Mais selon le quotidien de centre gauche italien La Repubblica, son récit est « contredit par les faits. » Le journal pointe du doigt une partie de l’entourage de la base du parti, restée sensible à ses racines. Dans un exercice consommé ‘équilibriste, Giorgia Meloni reconnaît encore aujourd’hui à Mussolini d’avoir « beaucoup accompli », sans l’exonérer de ses « erreurs » : les lois antijuives, l’entrée en guerre, l’autoritarisme. Elle se clarifie en disant que dans ses rangs, « il n’y a pas de place pour les nostalgiques du fascisme, ni pour le racisme et l’antisémitisme. »
La FDI a fait le pari d’être le seul parti à refuser de soutenir le gouvernement sortant d’unité nationale de Mario Draghi. En 2021, lorsque Mario Dragui, alors premier ministre, forme une grande coalition gouvernementale, Giorgia Meloni fait le choix de rester en dehors. Cela a permis à la FDI d’acquérir un statut d’outsider, qui a attiré de nombreux électeurs mécontents du gouvernement. « Le fait de ne pas être assimilée au pouvoir en place semble lui porter chance », analyse la spécialiste de l’Italie contemporaine Ludmila Acone. Selon Sofia Ventura, politologue à l’université de Bologne, la FDI « n’est pas vraiment perçue comme un parti post-fasciste mais plutôt comme un parti de protestation. » Pour faire leur choix dans les urnes, « la plupart de l’opinion publique italienne ne regarde pas l’aspect post-fasciste, mais plutôt l’aspect anti-système », analyse-t-elle sur le plateau du Journal International de TV5MONDE.
L’héritage de la résistance et de l’antifascisme porté par certains partis de gauche a un peu faibli.Ludmila Acone, spécialiste de l'Italie contemporaine
« D’un côté, les Italiens sont très perdus par rapport à la situation immédiate, à la fois économique énergétique et sociale », estime Ludmila Acone.
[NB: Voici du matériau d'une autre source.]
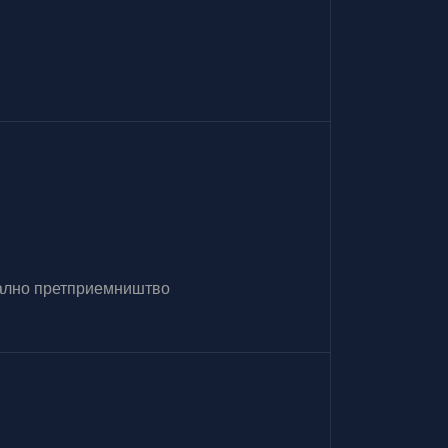
итално претприемништво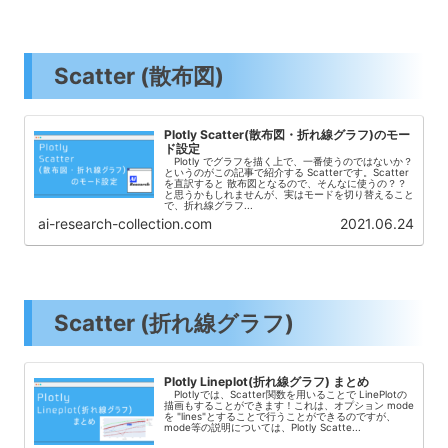
Scatter (散布図)
Plotly Scatter(散布図・折れ線グラフ)のモー
ド設定
Plotly でグラフを描く上で、一番使うのではないか？
というのがこの記事で紹介する Scatterです。Scatter
を直訳すると 散布図となるので、そんなに使うの？？
と思うかもしれませんが、実はモードを切り替えること
で、折れ線グラフ...
ai-research-collection.com
2021.06.24
Scatter (折れ線グラフ)
Plotly Lineplot(折れ線グラフ) まとめ
Plotlyでは、Scatter関数を用いることで LinePlotの
描画もすることができます！これは、オプション mode
を "lines"とすることで行うことができるのですが、
mode等の説明については、Plotly Scatte...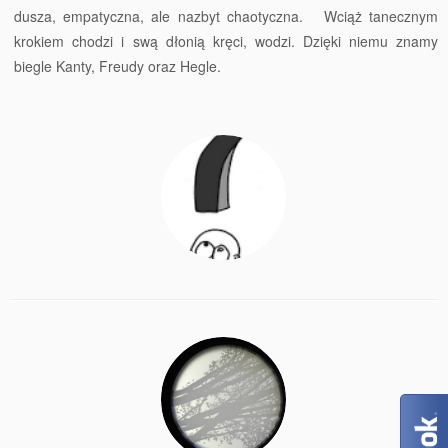
dusza, empatyczna, ale nazbyt chaotyczna. Wciąż tanecznym
krokiem chodzi i swą dłonią kręci, wodzi. Dzięki niemu znamy
biegle Kanty, Freudy oraz Hegle.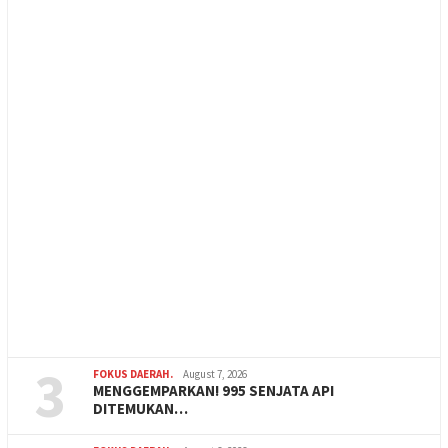
3
FOKUS DAERAH.
August 7, 2026
MENGGEMPARKAN! 995 SENJATA API
DITEMUKAN…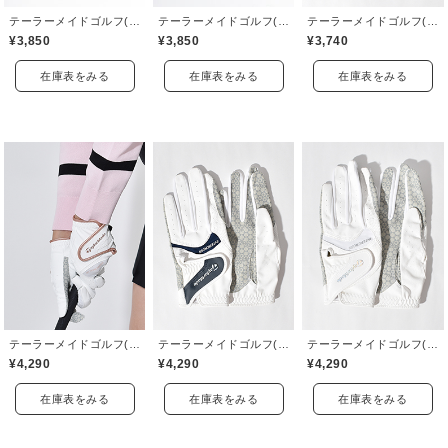
テーラーメイドゴルフ(TaylorMade Golf)
テーラーメイドゴルフ(TaylorMade Golf)
テーラーメイドゴルフ(TaylorMade Golf)
¥3,850
¥3,850
¥3,740
在庫表をみる
在庫表をみる
在庫表をみる
テーラーメイドゴルフ(TaylorMade Golf)
テーラーメイドゴルフ(TaylorMade Golf)
テーラーメイドゴルフ(TaylorMade Golf)
¥4,290
¥4,290
¥4,290
在庫表をみる
在庫表をみる
在庫表をみる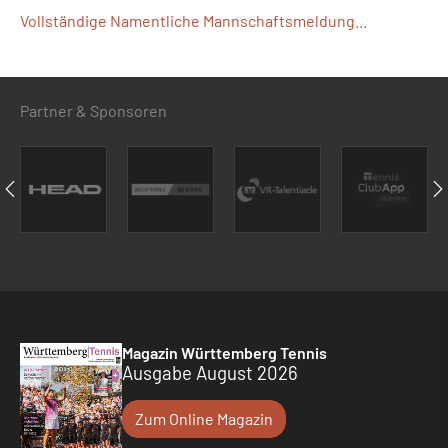
Vollständige Namentliche Mannschaftsmeldung...
Partner & Sponsoren
Magazin Württemberg Tennis
Ausgabe August 2026
Zum Online Magazin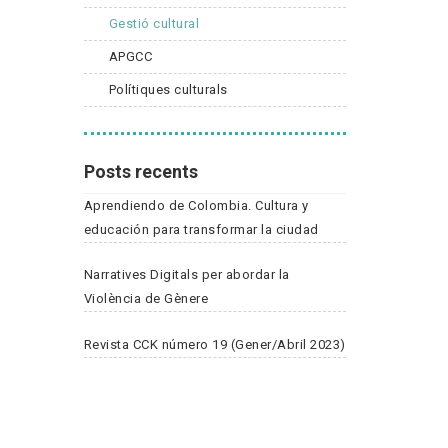
Gestió cultural
APGCC
Polítiques culturals
Posts recents
Aprendiendo de Colombia. Cultura y
educación para transformar la ciudad
Narratives Digitals per abordar la
Violència de Gènere
Revista CCK número 19 (Gener/Abril 2023)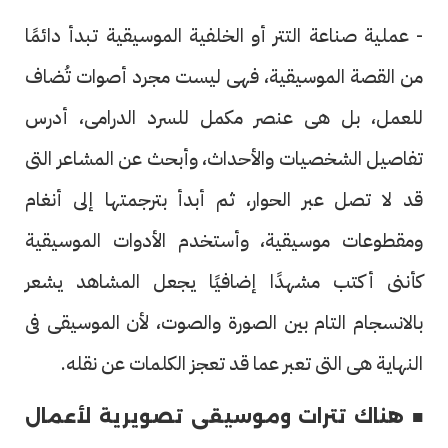
- عملية صناعة التتر أو الخلفية الموسيقية تبدأ دائمًا
من القصة الموسيقية، فهى ليست مجرد أصوات تُضاف
للعمل، بل هى عنصر مكمل للسرد الدرامى، أدرس
تفاصيل الشخصيات والأحداث، وأبحث عن المشاعر التى
قد لا تصل عبر الحوار، ثم أبدأ بترجمتها إلى أنغام
ومقطوعات موسيقية، وأستخدم الأدوات الموسيقية
كأننى أكتب مشهدًا إضافيًا يجعل المشاهد يشعر
بالانسجام التام بين الصورة والصوت، لأن الموسيقى فى
النهاية هى التى تعبر عما قد تعجز الكلمات عن نقله.
■ هناك تترات وموسيقى تصويرية لأعمال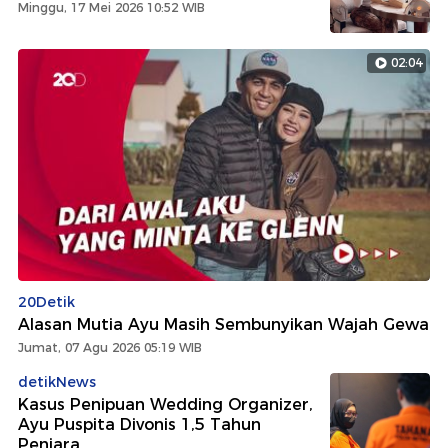
Minggu, 17 Mei 2026 10:52 WIB
02:04
20Detik
Alasan Mutia Ayu Masih Sembunyikan Wajah Gewa
Jumat, 07 Agu 2026 05:19 WIB
detikNews
Kasus Penipuan Wedding Organizer,
Ayu Puspita Divonis 1,5 Tahun
Penjara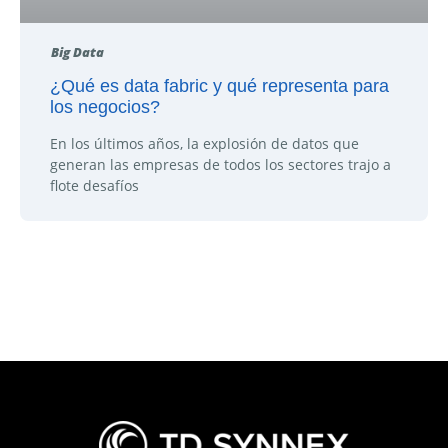
Big Data
¿Qué es data fabric y qué representa para
los negocios?
En los últimos años, la explosión de datos que
generan las empresas de todos los sectores trajo a
flote desafíos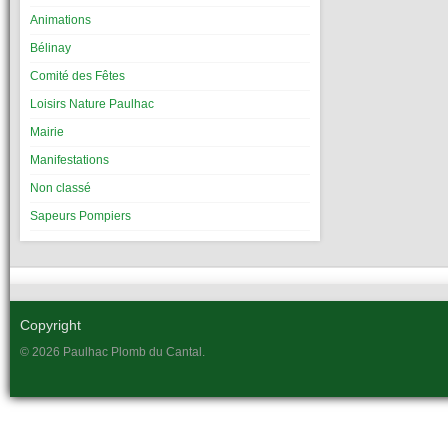
Animations
Bélinay
Comité des Fêtes
Loisirs Nature Paulhac
Mairie
Manifestations
Non classé
Sapeurs Pompiers
Copyright
© 2026 Paulhac Plomb du Cantal.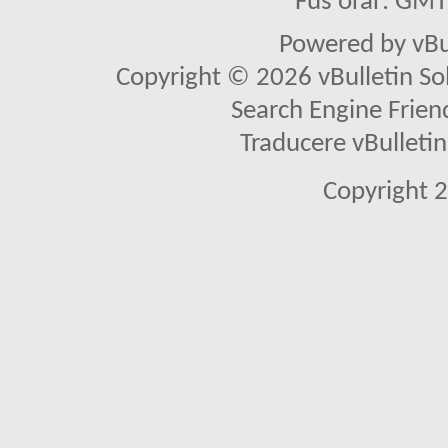
Fus orar: GM
Powered by vBu
Copyright © 2026 vBulletin Solu
Search Engine Frien
Traducere vBullet
Copyright 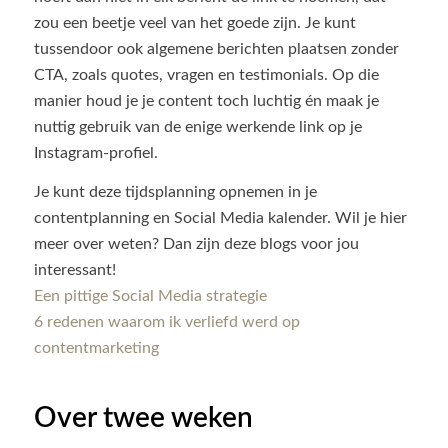
zou een beetje veel van het goede zijn. Je kunt
tussendoor ook algemene berichten plaatsen zonder
CTA, zoals quotes, vragen en testimonials. Op die
manier houd je je content toch luchtig én maak je
nuttig gebruik van de enige werkende link op je
Instagram-profiel.
Je kunt deze tijdsplanning opnemen in je
contentplanning en Social Media kalender. Wil je hier
meer over weten? Dan zijn deze blogs voor jou
interessant!
Een pittige Social Media strategie
6 redenen waarom ik verliefd werd op
contentmarketing
Over twee weken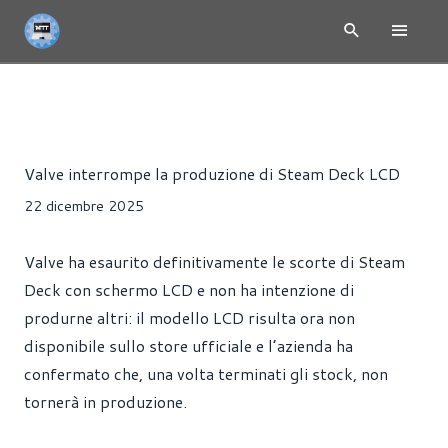
NEWS
CONSOLE
GIOCHI
HARDWARE
Alessandro Trezzi
Valve interrompe la produzione di Steam Deck LCD
22 dicembre 2025
Valve ha esaurito definitivamente le scorte di Steam
Deck con schermo LCD e non ha intenzione di
produrne altri: il modello LCD risulta ora non
disponibile sullo store ufficiale e l’azienda ha
confermato che, una volta terminati gli stock, non
tornerà in produzione.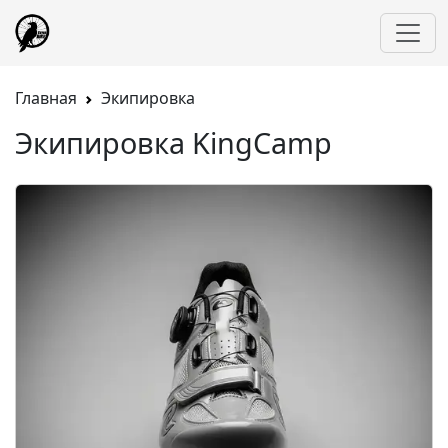
Главная
Экипировка
Экипировка KingCamp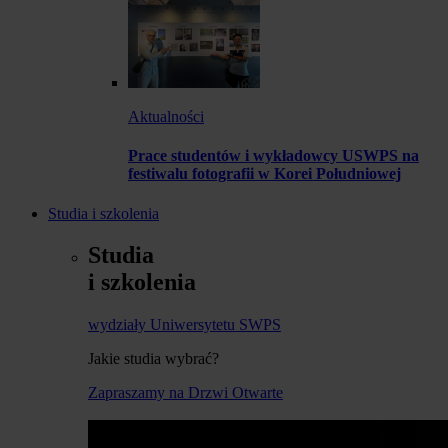
Aktualności
Prace studentów i wykładowcy USWPS na
festiwalu fotografii w Korei Południowej
Studia i szkolenia
Studia
i szkolenia
wydziały Uniwersytetu SWPS
Jakie studia wybrać?
Zapraszamy na Drzwi Otwarte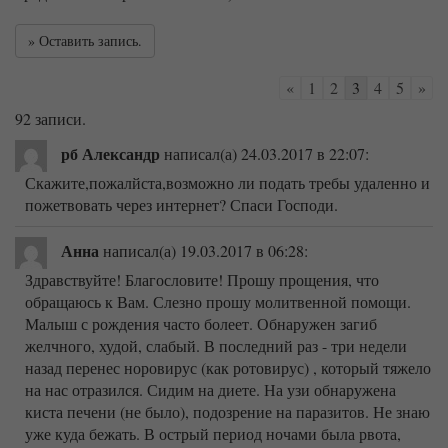
Навигация
«
1
2
3
4
5
»
по
92 записи.
списку
рб Александр
гостевой
написал(а) 24.03.2017
в 22:07
:
книги
Скажите,пожалйста,возможно ли подать требы удаленно и
пожетвовать через интернет? Спаси Господи.
Анна
написал(а) 19.03.2017
в 06:28
:
Здравствуйте! Благословите! Прошу прощения, что
обращаюсь к Вам. Слезно прошу молитвенной помощи.
Малыш с рождения часто болеет. Обнаружен загиб
желчного, худой, слабый. В последний раз - три недели
назад перенес норовирус (как ротовирус) , который тяжело
на нас отразился. Сидим на диете. На узи обнаружена
киста печени (не было), подозрение на паразитов. Не знаю
уже куда бежать. В острый период ночами была рвота,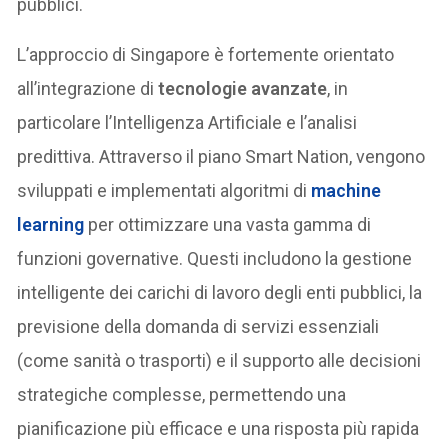
pubblici.
L’approccio di Singapore è fortemente orientato
all’integrazione di
tecnologie avanzate
, in
particolare l’Intelligenza Artificiale e l’analisi
predittiva. Attraverso il piano Smart Nation, vengono
sviluppati e implementati algoritmi di
machine
learning
per ottimizzare una vasta gamma di
funzioni governative. Questi includono la gestione
intelligente dei carichi di lavoro degli enti pubblici, la
previsione della domanda di servizi essenziali
(come sanità o trasporti) e il supporto alle decisioni
strategiche complesse, permettendo una
pianificazione più efficace e una risposta più rapida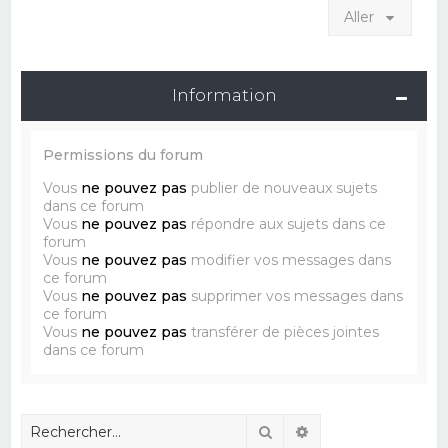
Aller
Information
Permissions du forum
Vous
ne pouvez pas
publier de nouveaux sujets
dans ce forum
Vous
ne pouvez pas
répondre aux sujets dans ce
forum
Vous
ne pouvez pas
modifier vos messages dans
ce forum
Vous
ne pouvez pas
supprimer vos messages dans
ce forum
Vous
ne pouvez pas
transférer de pièces jointes
dans ce forum
Rechercher
Recherche avancé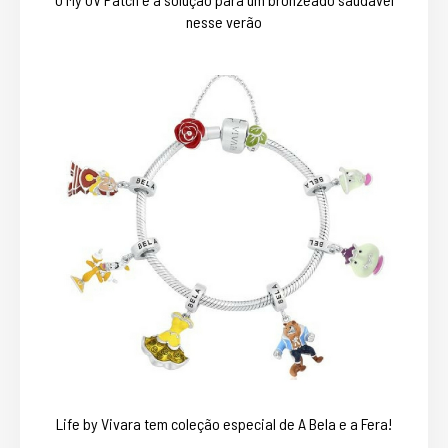
nesse verão
Life by Vivara tem coleção especial de A Bela e a Fera!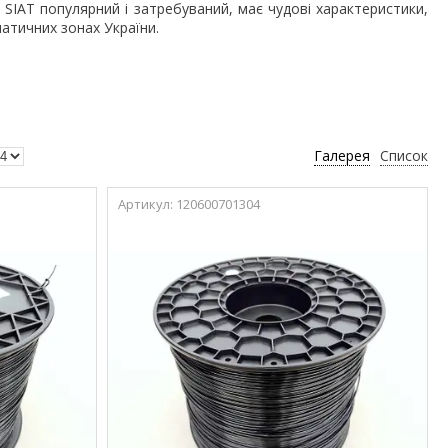
 SIAT популярний і затребуваний, має чудові характеристики,
матичних зонах України.
Галерея
Список
120600701304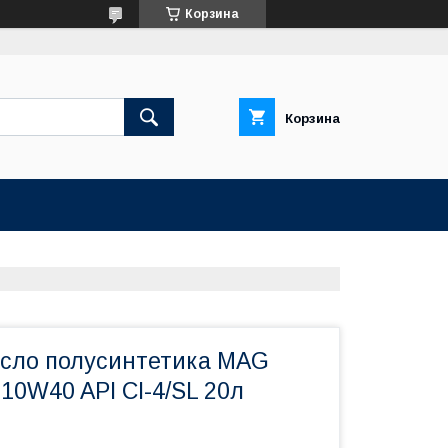
Корзина
Корзина
сло полусинтетика MAG
10W40 API CI-4/SL 20л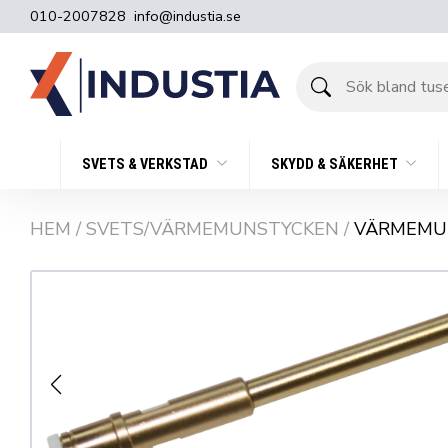
010-2007828
info@industia.se
Sök
bland
tusentals
produkter
SVETS & VERKSTAD
SKYDD & SÄKERHET
HEM
/
SVETS/VÄRMEMUNSTYCKEN
/
VÄRMEMU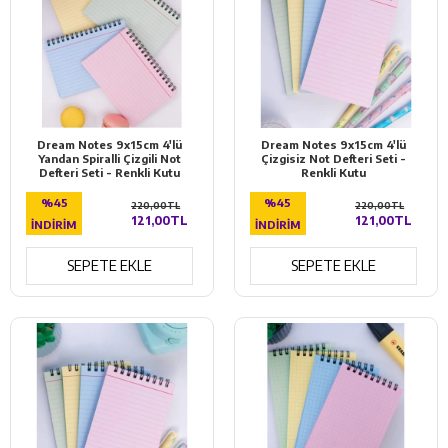
Dream Notes 9x15cm 4'lü
Dream Notes 9x15cm 4'lü
Yandan Spiralli Çizgili Not
Çizgisiz Not Defteri Seti -
Defteri Seti - Renkli Kutu
Renkli Kutu
%45
%45
220,00TL
220,00TL
121,00TL
121,00TL
İNDIRIM
İNDIRIM
SEPETE EKLE
SEPETE EKLE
Pour elle, cela montre aussi que « l’héritage de la résistance et de l’antifascisme porté par certains partis de gauche a un peu faibli. » Elle note que « les partis qui incarnent ces idées de résistance n’ont pas toujours été à la hauteur d’un point de vue économique et social et ont un peu déçu des électeurs qui auraient pu se rapprocher d’eux. »
D’un côté, il y a la perception d’une incapacité à gouverner et de l’autre, de vrais problèmes de société.Sofia Ventura, politologue à l'université de Bologne
Sofia Ventura considère que Giorgia Meloni « a su exploiter le malaise Italien pour en faire sa force. » La politologue explique que depuis la crise de 2008, « Il y’a un problème pour la classe moyenne : perte de travail, du niveau de salaire, les nouveaux boulots ne sont pas protégés par les syndicats… » et que tout cela créé un malaise, accentué par les crises plus récentes du Covid-19 et de l’inflation liée à la guerre en Ukraine.
Ainsi, « l’opinion publique est convaincue que ceux qui ont gouverné n’ont pas été capables de réagir de manière efficace à toutes ces crises. » « D’un côté, il y a la perception d’une incapacité à gouverner et de l’autre, de vrais problèmes de société », résume-t-elle.